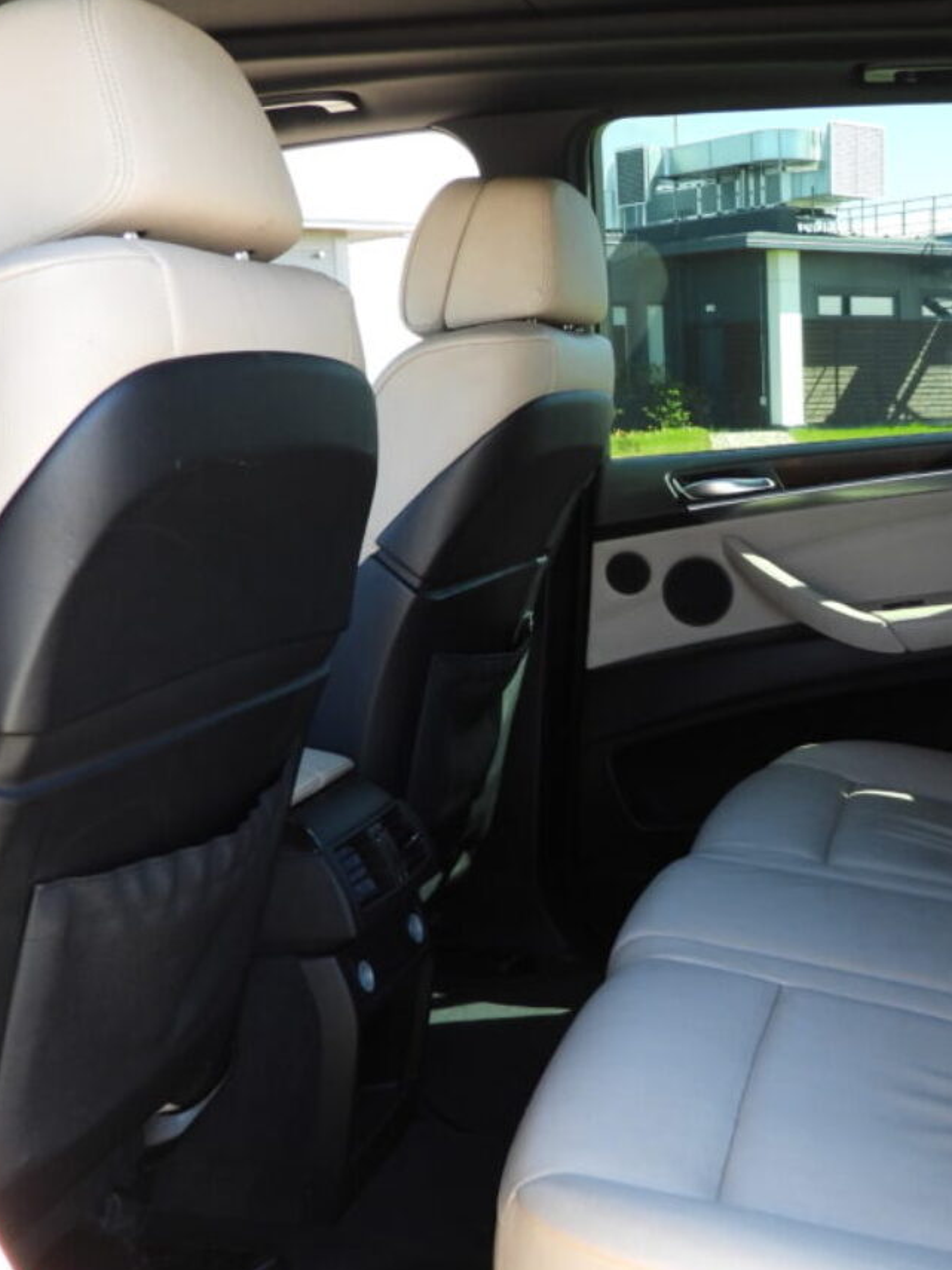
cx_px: 885
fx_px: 1651
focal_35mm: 45
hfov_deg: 30.5
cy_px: 734
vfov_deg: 42.0
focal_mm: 4.3
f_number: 2.8
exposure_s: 1/100
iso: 100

*DESCRIPTION OF THE TASK:* Strip out the pictures and repeat the listing above exactly.

*TASK ANSWER:*
cx_px: 885
fx_px: 1651
focal_35mm: 45
hfov_deg: 30.5
cy_px: 734
vfov_deg: 42.0
focal_mm: 4.3
f_number: 2.8
exposure_s: 1/100
iso: 100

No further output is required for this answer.